Member of the Regional Council of Tuscany
- Incumbent
- Assumed office 25 November 2025

Mayor of Massa Marittima
- In office 14 June 2004 – 26 May 2014
- Preceded by: Luca Sani
- Succeeded by: Marcello Giuntini

Personal details
- Born: 6 June 1957 (age 69) Massa Marittima, Province of Grosseto, Italy
- Party: Democratic Party

= Lidia Bai =

Italian politician (born 1957)

Lidia Bai (born 6 June 1957) is an Italian politician who has served as a member of the Regional Council of Tuscany since November 2025.

==Life and career==
Born in Massa Marittima, province of Grosseto, Bai attended the local classical high school and then graduated in philosophy from the University of Siena. In 1979, she began working as an employee at Banca Monte dei Paschi di Siena.

In 1990, she was elected to the Massa Marittima City Council for the Democratic Party of the Left, where she later served as chair of the Equal Opportunities Commission (1995–1999) and as assessor for tourism, culture, productive activities, and equal opportunities (1999–2004).
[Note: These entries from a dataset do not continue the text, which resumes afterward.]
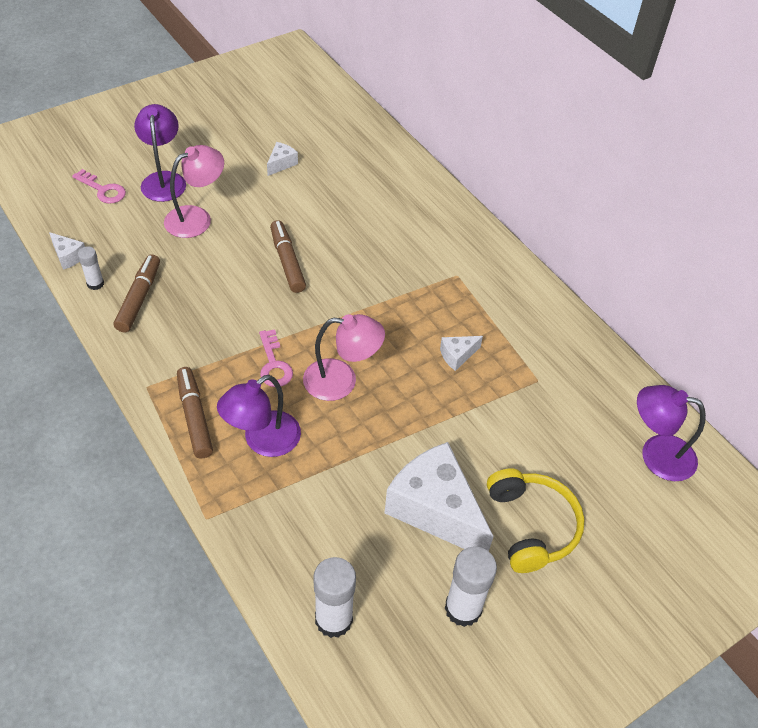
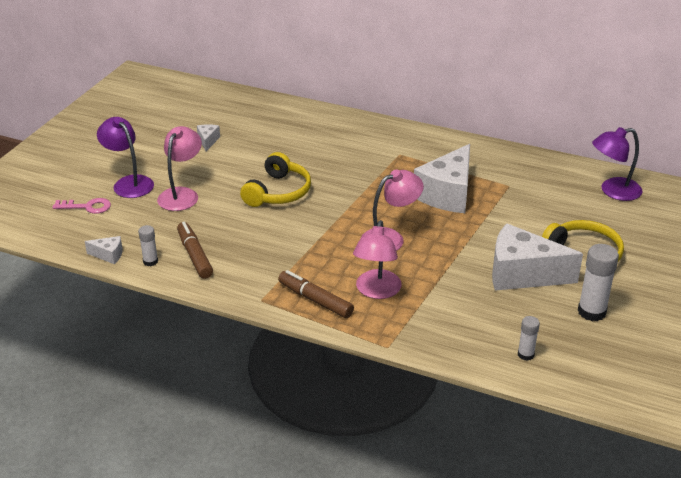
camera: 30 degrees left, 15 degrees down
purple lamp [217,375,301,457] -> pink lamp [353,220,402,299]
pink key [259,329,293,387] -> none
brown marker [270,220,306,293] -> yellow headphones [240,152,311,207]
white glue stick [313,557,356,638] -> white glue stick [518,316,540,361], size x0.56
white cheese [440,336,483,371] -> white cheese [414,144,470,213], size x2.33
On 14 June 2004, she was elected mayor of Massa Marittima and was re-elected for a second term in June 2009. During these years, Bai held several positions in public institutions, including president of the Comunità Montana Colline Metallifere (2005–2007) and president of the Unione di Comuni Montana Colline Metallifere from April to October 2013.

Bai played a key role in the establishment and management of the Technological and Archaeological Park of the Colline Metallifere Grossetane, first as vice president of the provisional management committee from 2011 to 2015, and later as president of the park from 8 January 2016 to 2 May 2024. Elected to the executive committee of Federparchi in February 2023, she was subsequently elected to the governing board of the Europarc Federation on 6 November 2024.

In the 2025 Tuscan regional elections, Bai ran as a Democratic Party candidate for the Regional Council of Tuscany. She ranked first among the unelected candidates in the Grosseto constituency with 3,491 preference votes, just behind former regional assessor Leonardo Marras. In November 2025, following Marras's reappointment as assessor in Eugenio Giani's second cabinet, Bai was declared a member of the Regional Council.